After we finished, we sat at the table and talked, laughed, drank, and ate. I was happy to see her enjoying my cajun chicken tacos with cilantro cabbage slaw and Sangria. Any time a health conscious woman asks for a second taco, that’s a good thing. I could also tell that Diane was a take-charge woman. When I sat a tortilla directly on the burner, she was quick to take her cooking fingers and adjust the tortilla so that it didn’t fall between the iron grates.

We sat at the table, directly across from each other. I learned more about her, the divorce case that brought her to my husband’s office, her trials and heartaches, her children, and her new life. I listened as she shared stories that were very familiar to me, stories I honestly didn’t think White women had or would dare share with others even if they did. Some of Diane’s stories I categorized, in my mind, as “white woman problems.” Those were the kinds of problems that sometimes we, black women, wish we had, like who gets the wine collection. Other stories fell into the category of “black woman” problems. Those were the ones I thought White women didn’t have, like how to start dating again or who. We laughed about men, their ironies, their egos, their missteps. We shared our joys and sometimes frustrations over our children. And somewhere along the way, I stopped placing her stories into categories.

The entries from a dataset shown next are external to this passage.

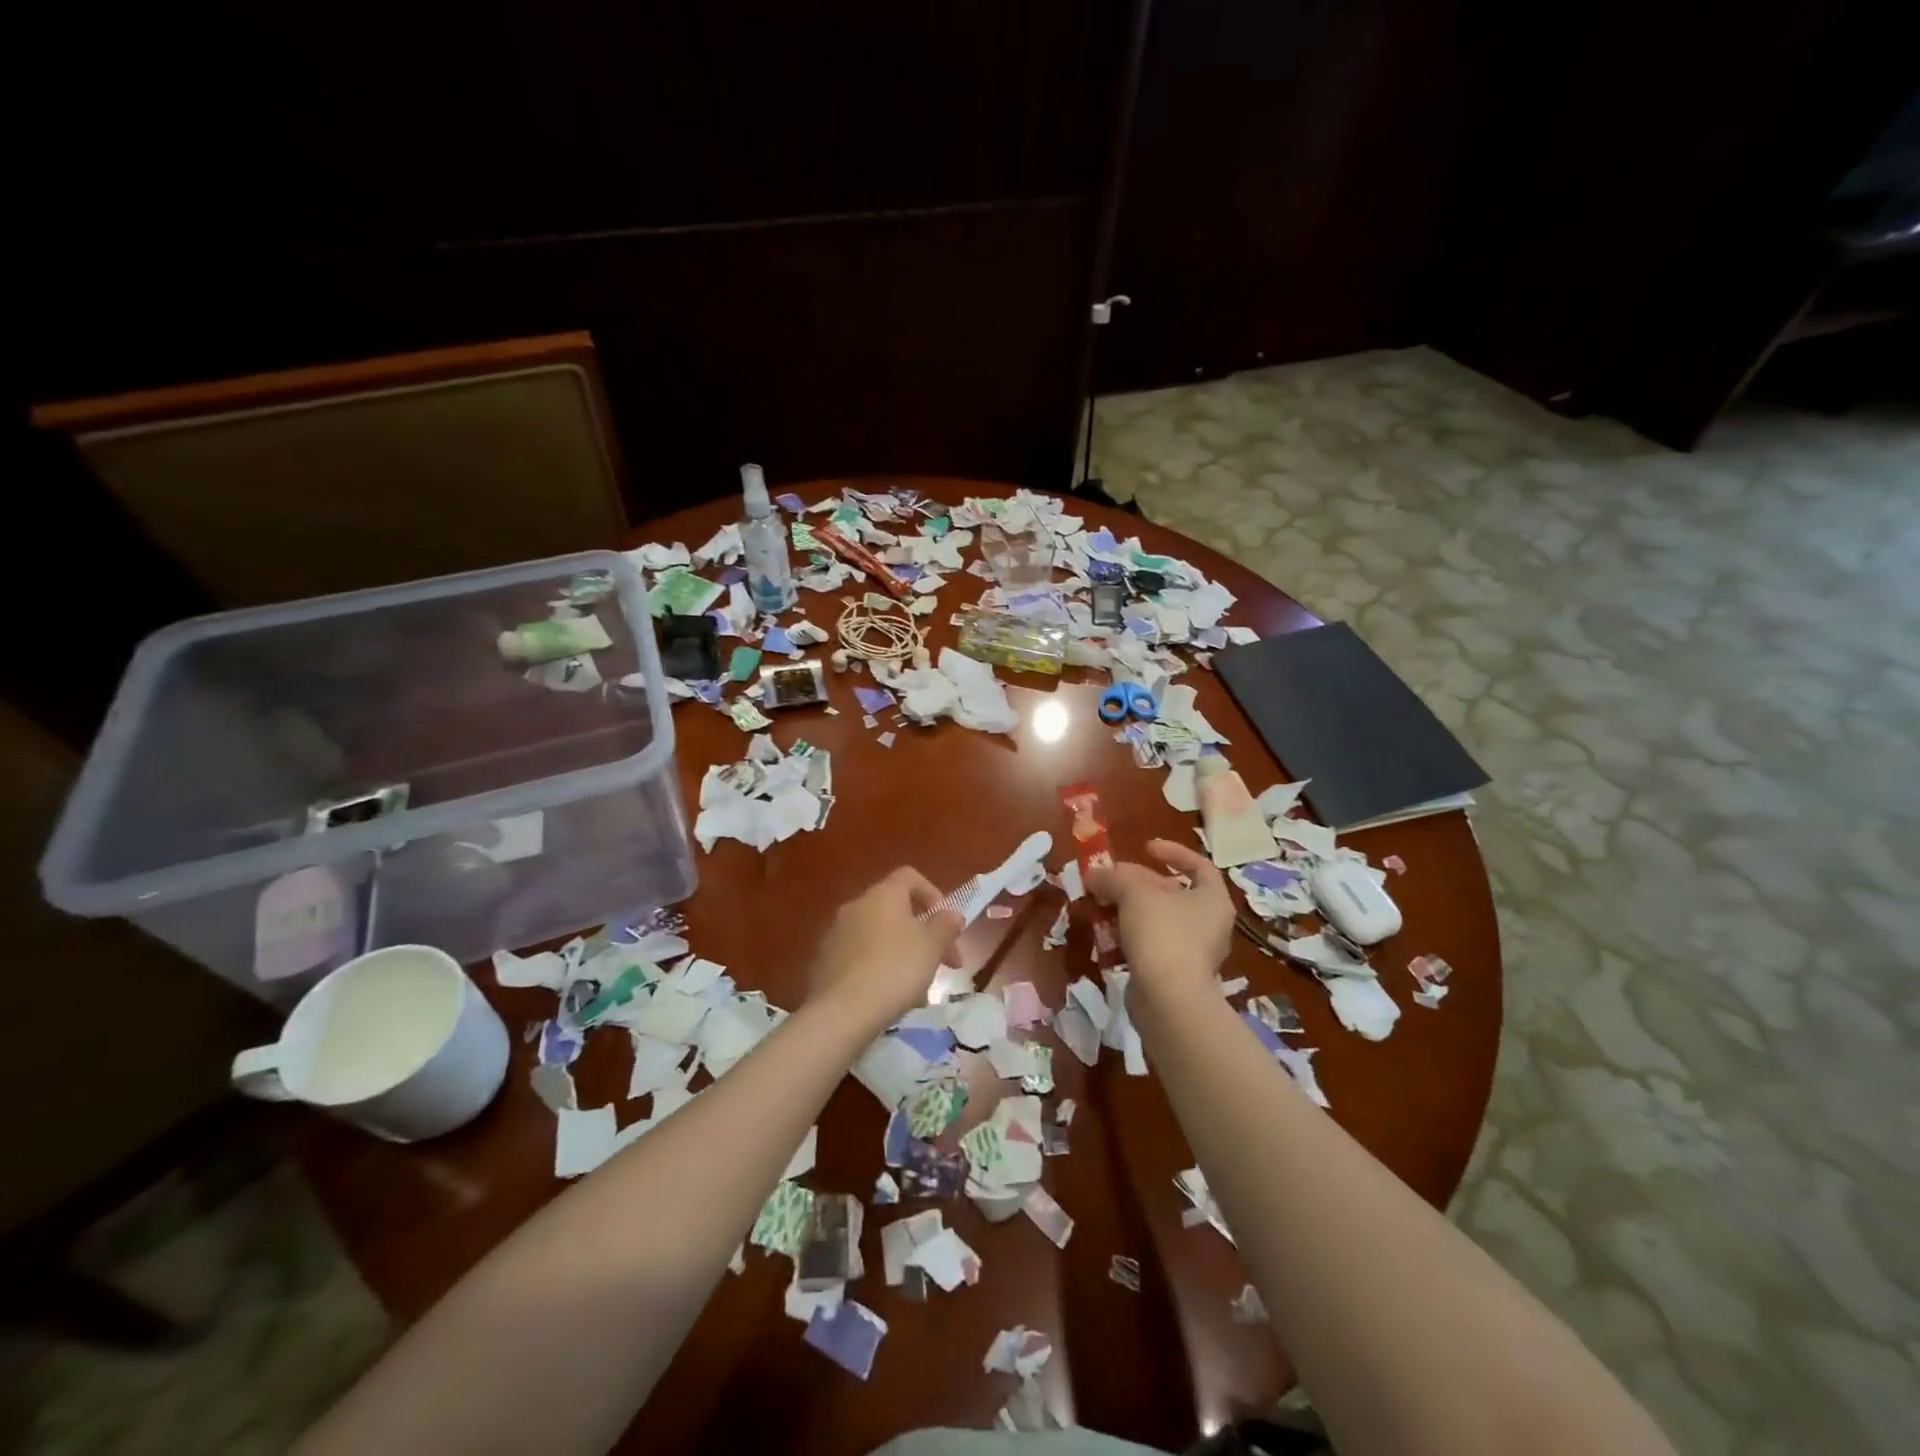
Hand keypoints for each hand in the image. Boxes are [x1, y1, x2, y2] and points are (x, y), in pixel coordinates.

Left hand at [808, 867, 963, 1033]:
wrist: (841, 1012)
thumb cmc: (895, 969)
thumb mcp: (932, 946)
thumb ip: (945, 925)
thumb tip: (952, 914)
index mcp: (882, 894)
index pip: (909, 877)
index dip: (933, 894)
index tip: (947, 924)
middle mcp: (856, 906)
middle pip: (896, 910)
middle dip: (923, 934)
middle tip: (944, 963)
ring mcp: (836, 934)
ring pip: (879, 937)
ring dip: (903, 954)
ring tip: (920, 989)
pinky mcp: (825, 962)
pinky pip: (861, 958)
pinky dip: (879, 969)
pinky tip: (891, 997)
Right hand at [1087, 839, 1233, 1011]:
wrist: (1169, 1000)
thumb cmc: (1162, 934)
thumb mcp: (1135, 893)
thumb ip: (1114, 877)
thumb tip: (1095, 874)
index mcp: (1212, 899)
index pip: (1199, 865)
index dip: (1173, 852)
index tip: (1145, 847)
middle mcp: (1209, 924)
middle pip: (1172, 893)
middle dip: (1138, 884)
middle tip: (1110, 879)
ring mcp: (1193, 953)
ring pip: (1157, 921)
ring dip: (1128, 911)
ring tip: (1101, 905)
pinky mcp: (1174, 975)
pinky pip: (1150, 946)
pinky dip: (1129, 938)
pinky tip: (1106, 937)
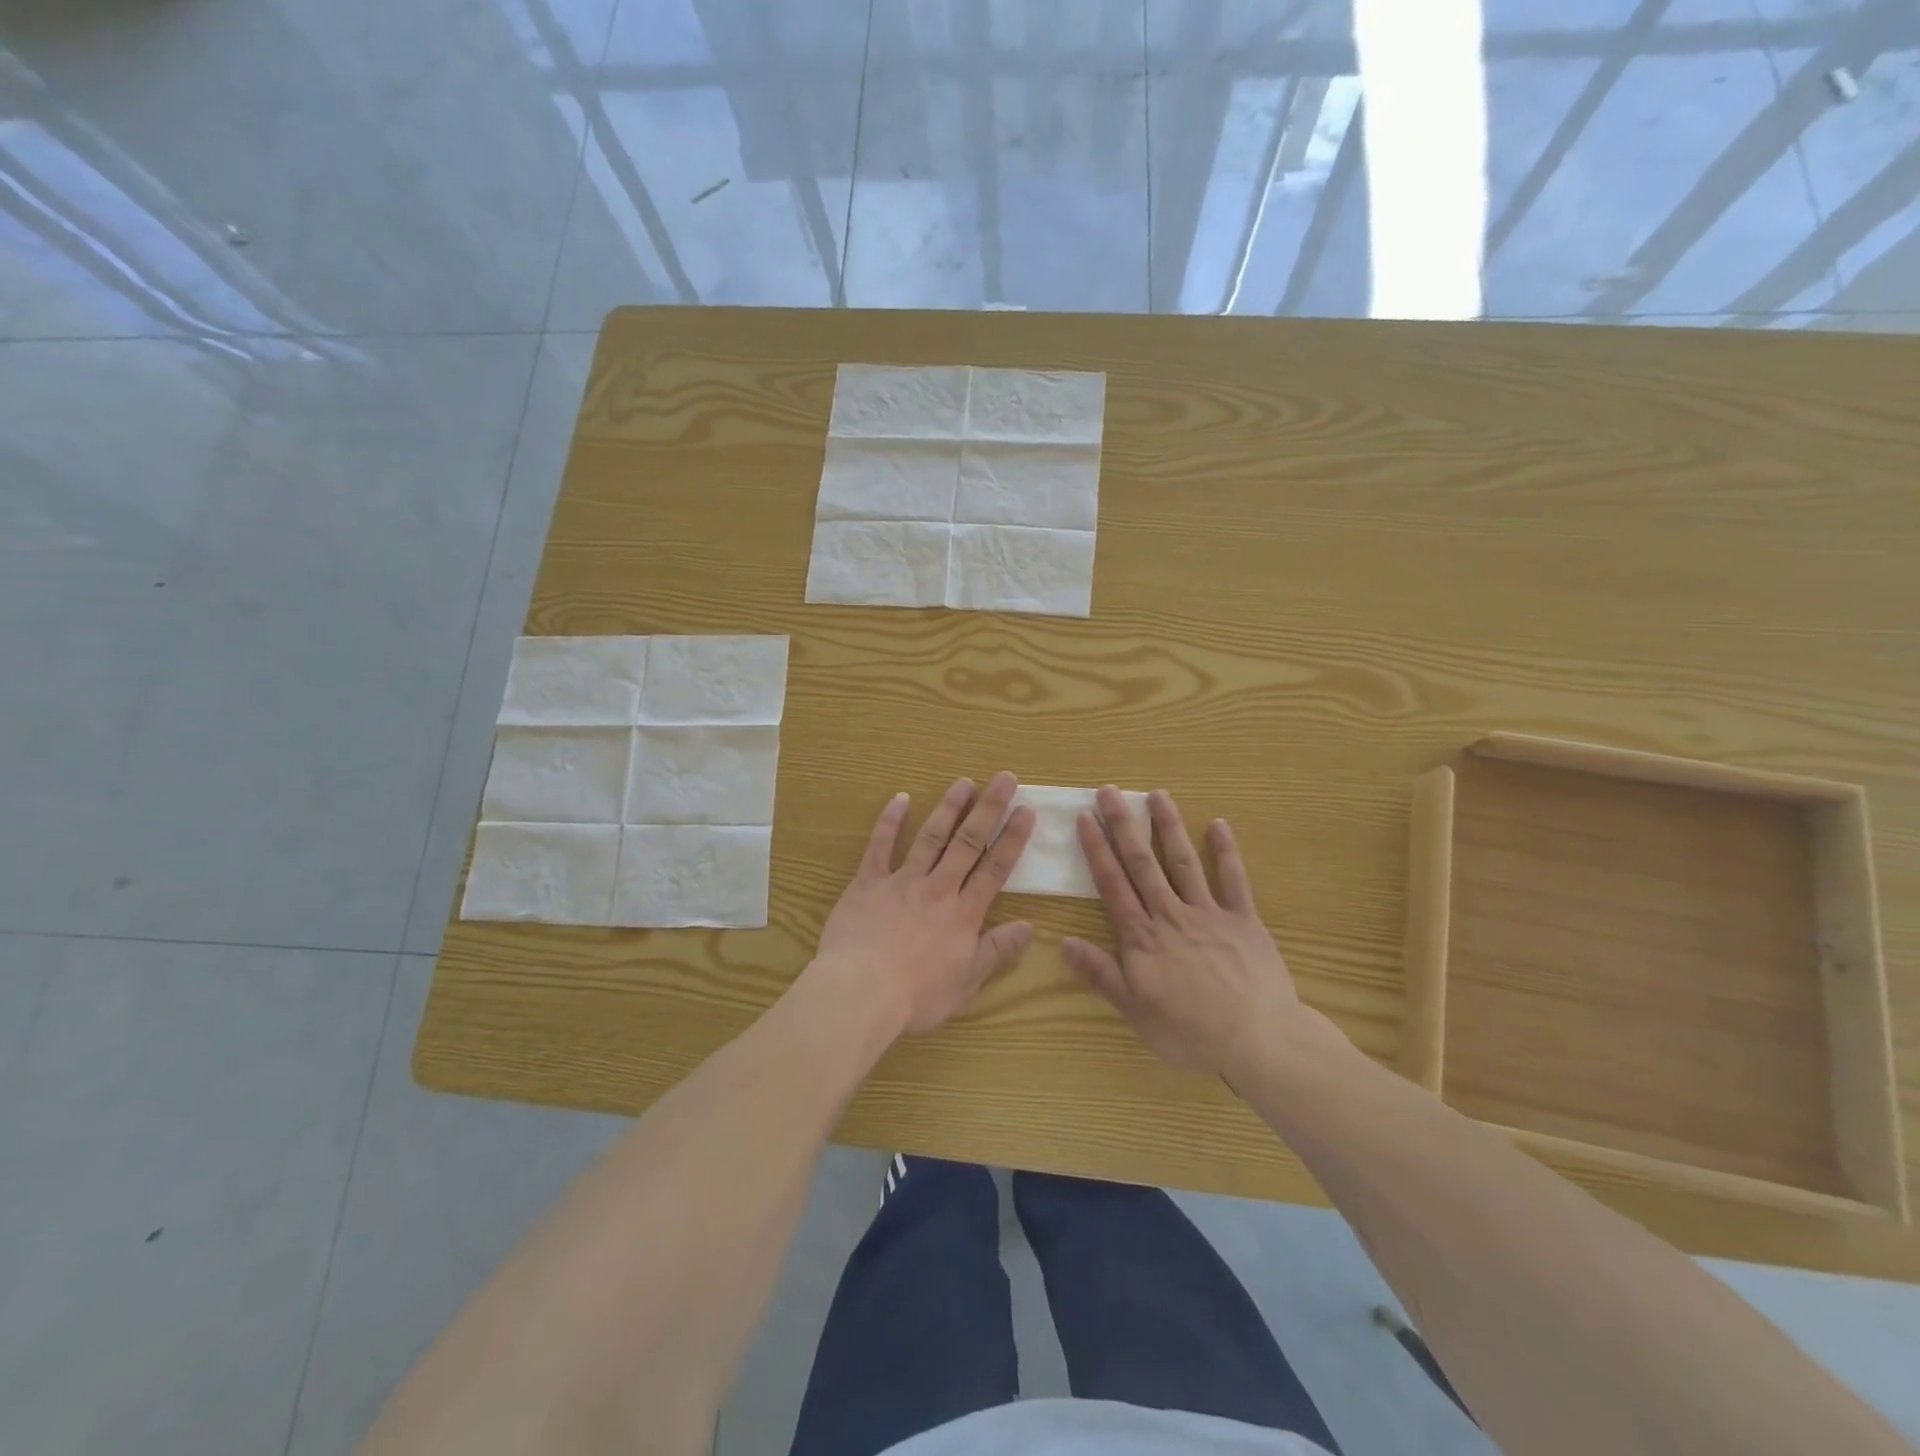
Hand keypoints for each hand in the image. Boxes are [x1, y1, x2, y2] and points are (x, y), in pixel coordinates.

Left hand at [811, 772, 1036, 1035]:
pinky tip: (900, 798)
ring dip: (949, 807)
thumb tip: (1030, 926)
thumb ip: (997, 951)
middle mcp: (938, 888)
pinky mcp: (868, 883)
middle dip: (989, 808)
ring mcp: (902, 881)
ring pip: (930, 837)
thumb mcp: (967, 983)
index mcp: (963, 914)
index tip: (1026, 811)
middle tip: (1004, 778)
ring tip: (964, 781)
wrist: (861, 992)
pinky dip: (889, 821)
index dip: (1013, 839)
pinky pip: (880, 846)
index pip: (995, 869)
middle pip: (968, 842)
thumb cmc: (917, 997)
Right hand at [1062, 787, 1301, 1078]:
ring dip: (1168, 826)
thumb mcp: (1134, 1010)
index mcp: (1142, 936)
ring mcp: (1209, 913)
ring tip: (1157, 795)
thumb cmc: (1189, 1031)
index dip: (1097, 849)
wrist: (1257, 1041)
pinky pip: (1234, 880)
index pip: (1113, 884)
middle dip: (1124, 825)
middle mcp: (1171, 914)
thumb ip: (1100, 973)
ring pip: (1183, 862)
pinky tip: (1219, 825)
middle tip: (1110, 791)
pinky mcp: (1244, 920)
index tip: (1086, 818)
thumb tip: (1064, 942)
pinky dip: (1226, 851)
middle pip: (1142, 863)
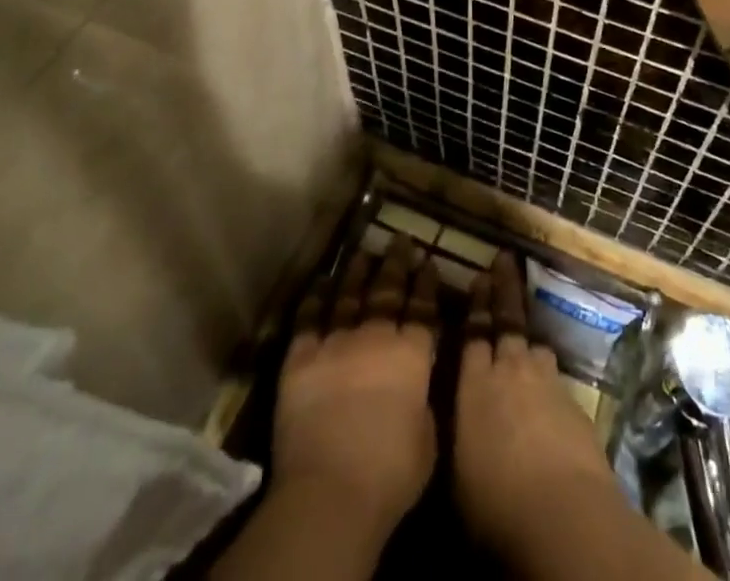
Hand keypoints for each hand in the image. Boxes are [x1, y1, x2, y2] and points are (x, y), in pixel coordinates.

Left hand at [270, 234, 440, 539]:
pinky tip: (321, 283)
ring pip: (349, 295)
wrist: (331, 490)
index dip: (425, 283)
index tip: (427, 261)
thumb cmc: (390, 475)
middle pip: (387, 290)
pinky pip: (309, 319)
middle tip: (399, 239)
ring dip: (357, 272)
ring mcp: (336, 343)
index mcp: (412, 355)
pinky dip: (315, 299)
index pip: (422, 308)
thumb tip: (417, 388)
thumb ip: (423, 404)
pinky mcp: (301, 358)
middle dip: (395, 263)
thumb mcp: (428, 440)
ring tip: (364, 252)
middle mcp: (376, 337)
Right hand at [453, 253, 621, 552]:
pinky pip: (554, 376)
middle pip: (507, 320)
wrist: (563, 511)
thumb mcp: (457, 472)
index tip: (478, 278)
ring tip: (524, 327)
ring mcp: (546, 382)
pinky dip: (546, 373)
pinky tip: (545, 385)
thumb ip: (455, 433)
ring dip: (527, 334)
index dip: (476, 305)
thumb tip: (451, 421)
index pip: (473, 333)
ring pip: (534, 345)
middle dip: (504, 289)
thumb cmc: (495, 502)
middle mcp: (511, 370)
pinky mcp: (573, 403)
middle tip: (504, 259)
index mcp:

Somewhere along the way, she stopped being Diane the white conservative and she was simply the lady whom I’d never met, but who came an hour away to help me keep my promise to my grandmother.

I’ll never forget her expression when I described the manuscript I was finally finishing. Her expression was everything I expected from a sista. She knew exactly what I was saying. She’d been where I’d been. She’d felt what I’d felt. We were more alike than we were different. The roads that led us to our experiences were equally painful to us, even though they were drastically different from each other.

There was so much I wanted to ask her, but none of the things I wanted to ask her were relevant. My grandmother always said, “Just listen. People will tell you everything you want to know if you just listen.” Hopefully, Diane and I will have plenty of time to get to know each other more. Hopefully, I will have many more opportunities to “just listen.”

That night I practiced sewing for hours, going back and forth on the red canvas with the united black and white threads. I tried different seaming patterns, all were beautiful. Some were straight lines of black and white. Some were zig zags. Some were interestingly intertwining patterns of white on top of black or black on top of white. No matter the setting, those threads worked together to make something great from nothing.

I made sure to text Diane later that evening, thanking her again. She truly had no idea the gift she’d given me.

My grandmother gave me a sewing machine decades before I really knew what it meant to be a Black woman. Diane taught me how to sew, years into me understanding that everything is not black and white. She helped me keep a promise to my grandmother. That as long as I still had time, I would learn how to do something dear to my grandmother’s heart, that I would never forget to honor her memory, and that I would always be open to listen and learn from anyone, no matter their race. After all, my grandmother always said to me, “Misha, everybody yo color ain’t yur kind, and everybody yur kind ain’t yo color.”

Thanks for reading. We’re friends now.